Ingredients: Pollack, water, egg white, potato starch, sugar, salt, rice wine, and some chemical stabilizers
This is a soft and fluffy snow white cake of puréed fish mixed with grated mountain yam (in this case: potato starch) and whipped to add air bubbles. The mixture is placed in a shallow square mold and simmered. From my book: “Biting into hanpen is like biting into a soft merigue.
It can be eaten in soups, broiled or simmered in stock. The package notes that it is ready to add to your salad.
Satsuma-age: fried fish cakes, the size of ping-pong balls, or “Kushi Tenpura Fried Fish Balls”
Ingredients: Pollack, water, modified food starch, sugar, salt, sorbital, soy bean oil, sweet rice wine, dextrose, natural and artificial flavorings (inclucding bonito and MSG and other things)
The package says, “Ready to Eat!” but one should dip in boiling water to remove the excess oil from frying first. They are probably better warmed up. Maybe some mustard and shoyu as condiments.

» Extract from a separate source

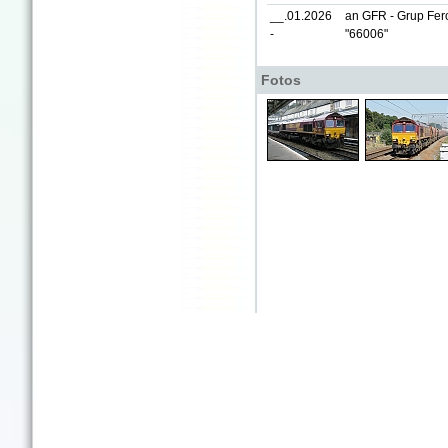
__.01.2026
an GFR - Grup Fer
-
"66006"
Fotos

Iwashi Tsumire (Fried Fish Cake??—these do not look fried, so perhaps I was supposed to fry them???)
Ingredients: sardine, codfish starch(?!?), leek, carrot, sugar, soybean paste, MSG, potato starch.
Not sure if these are “ready to eat” or not. Note: there is a recipe in my study book to make these!!!
Snacks, ’cause you’re hungry when you shop:
cookies made in Taiwan:
strange, sort of like fig newtons, but not. odd mouth feel. but cheap and we were hungry!